Problem to work on:
The response should contain all of the data below, reproduced exactly, and no pictures.

The data Start Marker

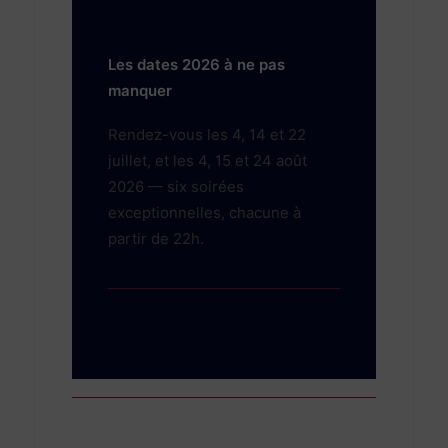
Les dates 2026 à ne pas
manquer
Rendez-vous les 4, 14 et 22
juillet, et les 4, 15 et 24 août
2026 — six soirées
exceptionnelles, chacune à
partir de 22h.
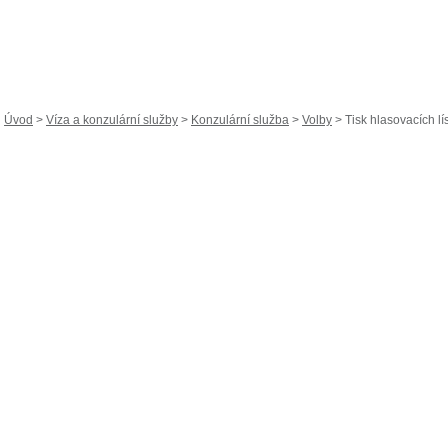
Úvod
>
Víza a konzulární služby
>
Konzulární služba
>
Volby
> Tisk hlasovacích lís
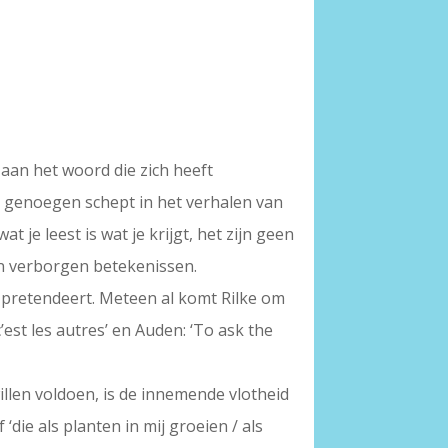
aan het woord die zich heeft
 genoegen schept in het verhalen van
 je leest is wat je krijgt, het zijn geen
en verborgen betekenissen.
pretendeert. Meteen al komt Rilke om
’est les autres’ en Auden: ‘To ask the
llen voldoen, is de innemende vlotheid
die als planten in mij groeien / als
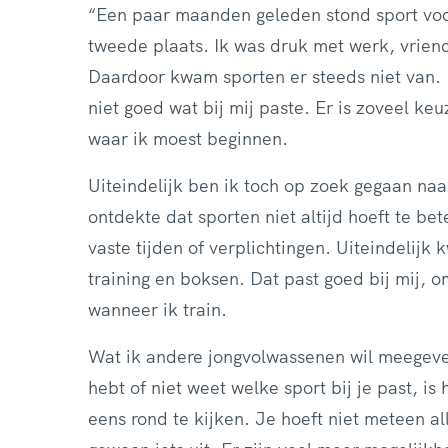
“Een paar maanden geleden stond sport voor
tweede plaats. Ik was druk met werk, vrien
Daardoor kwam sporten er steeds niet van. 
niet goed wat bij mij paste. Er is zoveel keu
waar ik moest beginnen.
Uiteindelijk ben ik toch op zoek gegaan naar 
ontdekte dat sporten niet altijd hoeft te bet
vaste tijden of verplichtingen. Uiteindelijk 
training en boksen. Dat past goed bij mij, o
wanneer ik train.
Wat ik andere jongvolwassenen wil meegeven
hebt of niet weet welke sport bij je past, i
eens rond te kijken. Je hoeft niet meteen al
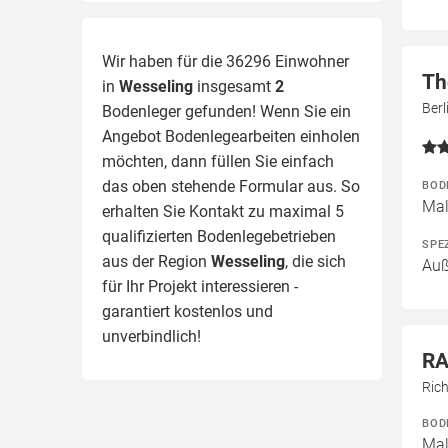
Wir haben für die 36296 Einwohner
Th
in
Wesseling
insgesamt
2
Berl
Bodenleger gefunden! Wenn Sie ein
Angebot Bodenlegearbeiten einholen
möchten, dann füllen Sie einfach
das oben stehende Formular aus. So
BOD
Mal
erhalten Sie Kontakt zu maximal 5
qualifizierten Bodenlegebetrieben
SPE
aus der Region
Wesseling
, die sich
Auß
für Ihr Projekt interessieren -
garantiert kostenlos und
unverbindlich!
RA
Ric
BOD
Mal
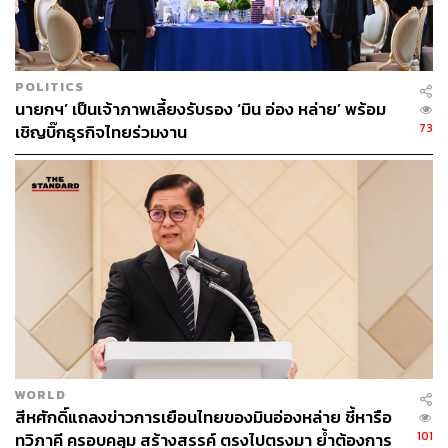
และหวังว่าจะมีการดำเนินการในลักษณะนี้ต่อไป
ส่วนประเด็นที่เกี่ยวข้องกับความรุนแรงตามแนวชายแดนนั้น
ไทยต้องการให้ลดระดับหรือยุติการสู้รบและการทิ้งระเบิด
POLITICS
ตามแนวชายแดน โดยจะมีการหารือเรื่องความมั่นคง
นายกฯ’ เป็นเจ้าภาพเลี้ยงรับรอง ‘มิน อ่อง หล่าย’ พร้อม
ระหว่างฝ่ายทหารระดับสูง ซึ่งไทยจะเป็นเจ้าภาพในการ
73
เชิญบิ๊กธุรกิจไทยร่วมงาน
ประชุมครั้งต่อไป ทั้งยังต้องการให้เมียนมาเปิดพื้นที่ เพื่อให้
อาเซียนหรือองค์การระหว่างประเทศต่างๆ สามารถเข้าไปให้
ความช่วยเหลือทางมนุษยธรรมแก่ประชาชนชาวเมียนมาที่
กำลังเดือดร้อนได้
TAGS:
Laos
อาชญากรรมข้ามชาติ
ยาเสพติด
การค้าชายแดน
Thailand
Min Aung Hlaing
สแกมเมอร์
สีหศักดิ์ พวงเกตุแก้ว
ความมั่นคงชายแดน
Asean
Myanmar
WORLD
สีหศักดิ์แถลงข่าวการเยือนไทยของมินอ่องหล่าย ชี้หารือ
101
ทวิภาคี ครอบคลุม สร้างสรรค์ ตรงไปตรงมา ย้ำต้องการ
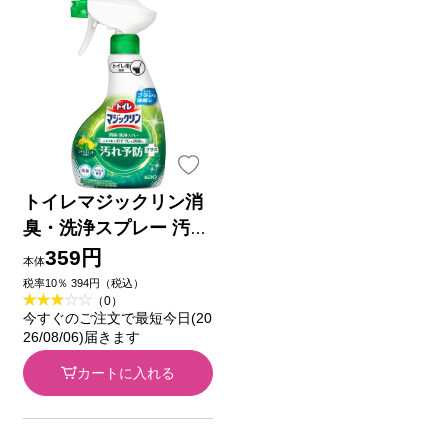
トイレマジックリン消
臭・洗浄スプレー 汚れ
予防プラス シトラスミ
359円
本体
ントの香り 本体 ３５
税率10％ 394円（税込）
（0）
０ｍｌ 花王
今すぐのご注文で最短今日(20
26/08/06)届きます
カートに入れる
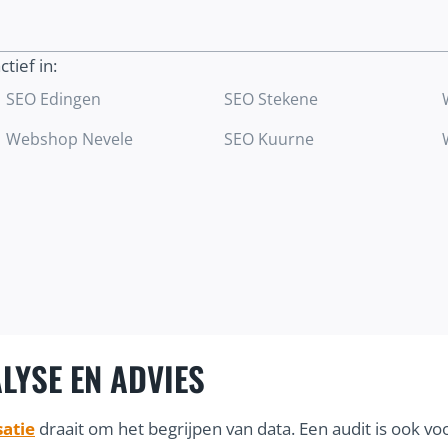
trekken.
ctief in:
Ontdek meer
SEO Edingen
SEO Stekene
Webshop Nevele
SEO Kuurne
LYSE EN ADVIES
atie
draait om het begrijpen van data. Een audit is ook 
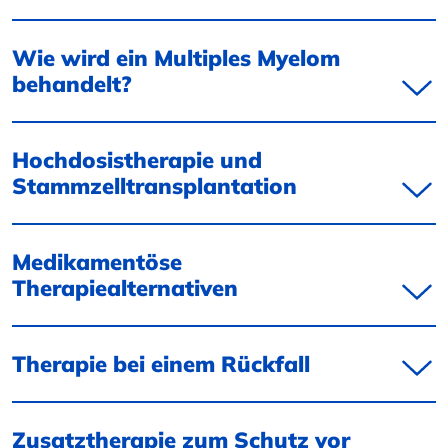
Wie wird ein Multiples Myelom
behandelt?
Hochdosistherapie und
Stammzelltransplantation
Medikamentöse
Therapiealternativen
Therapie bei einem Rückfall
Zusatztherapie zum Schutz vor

The data End Marker

Solution below:
Les dates 2026 à ne pas
manquer
Rendez-vous les 4, 14 et 22
juillet, et les 4, 15 et 24 août
2026 — six soirées
exceptionnelles, chacune à
partir de 22h.
Úvod
>
Víza a konzulární služby
>
Konzulární služba
>
Volby
> Tisk hlasovacích lís
aan het woord die zich heeft
 genoegen schept in het verhalen van
 je leest is wat je krijgt, het zijn geen
en verborgen betekenissen.
pretendeert. Meteen al komt Rilke om
’est les autres’ en Auden: ‘To ask the
llen voldoen, is de innemende vlotheid
die als planten in mij groeien / als
“Een paar maanden geleden stond sport voor
tweede plaats. Ik was druk met werk, vrien
Daardoor kwam sporten er steeds niet van. 
niet goed wat bij mij paste. Er is zoveel keu
waar ik moest beginnen.
Uiteindelijk ben ik toch op zoek gegaan naar 
ontdekte dat sporten niet altijd hoeft te bet
vaste tijden of verplichtingen. Uiteindelijk 
training en boksen. Dat past goed bij mij, o
wanneer ik train.
Wat ik andere jongvolwassenen wil meegeven
hebt of niet weet welke sport bij je past, i
eens rond te kijken. Je hoeft niet meteen al
Wir haben für die 36296 Einwohner
Th
in
Wesseling
insgesamt
2
Berl
Bodenleger gefunden! Wenn Sie ein
Angebot Bodenlegearbeiten einholen
möchten, dann füllen Sie einfach
das oben stehende Formular aus. So
BOD
Mal
erhalten Sie Kontakt zu maximal 5
qualifizierten Bodenlegebetrieben
SPE
aus der Region
Wesseling
, die sich
Auß
für Ihr Projekt interessieren -
garantiert kostenlos und
unverbindlich!
RA
Ric
BOD
Mal
และหวังว่าจะมีการดำเนินการในลักษณะนี้ต่อไป
ส่วนประเด็นที่เกี่ยวข้องกับความรุนแรงตามแนวชายแดนนั้น
ไทยต้องการให้ลดระดับหรือยุติการสู้รบและการทิ้งระเบิด
POLITICS
ตามแนวชายแดน โดยจะมีการหารือเรื่องความมั่นคง
นายกฯ’ เป็นเจ้าภาพเลี้ยงรับรอง ‘มิน อ่อง หล่าย’ พร้อม
ระหว่างฝ่ายทหารระดับสูง ซึ่งไทยจะเป็นเจ้าภาพในการ
73
เชิญบิ๊กธุรกิจไทยร่วมงาน
ประชุมครั้งต่อไป ทั้งยังต้องการให้เมียนมาเปิดพื้นที่ เพื่อให้
อาเซียนหรือองค์การระหว่างประเทศต่างๆ สามารถเข้าไปให้
ความช่วยเหลือทางมนุษยธรรมแก่ประชาชนชาวเมียนมาที่
กำลังเดือดร้อนได้
TAGS:
Laos
อาชญากรรมข้ามชาติ
ยาเสพติด
การค้าชายแดน
Thailand
Min Aung Hlaing
สแกมเมอร์
สีหศักดิ์ พวงเกตุแก้ว
ความมั่นคงชายแดน
Asean
Myanmar
WORLD
สีหศักดิ์แถลงข่าวการเยือนไทยของมินอ่องหล่าย ชี้หารือ
101
ทวิภาคี ครอบคลุม สร้างสรรค์ ตรงไปตรงมา ย้ำต้องการ
トイレマジックリン消
臭・洗浄スプレー 汚れ
予防プラス シトラスミ
359円
本体
ントの香り 本体 ３５
税率10％ 394円（税込）
（0）
０ｍｌ 花王
今すぐのご注文で最短今日(20
26/08/06)届きます
カートに入れる
trekken.
ctief in:
Ontdek meer
SEO Edingen
SEO Stekene
Webshop Nevele
SEO Kuurne
LYSE EN ADVIES
atie
draait om het begrijpen van data. Een audit is ook 
Wie wird ein Multiples Myelom
behandelt?
Hochdosistherapie und
Stammzelltransplantation
Medikamentöse
Therapiealternativen
Therapie bei einem Rückfall
Zusatztherapie zum Schutz vor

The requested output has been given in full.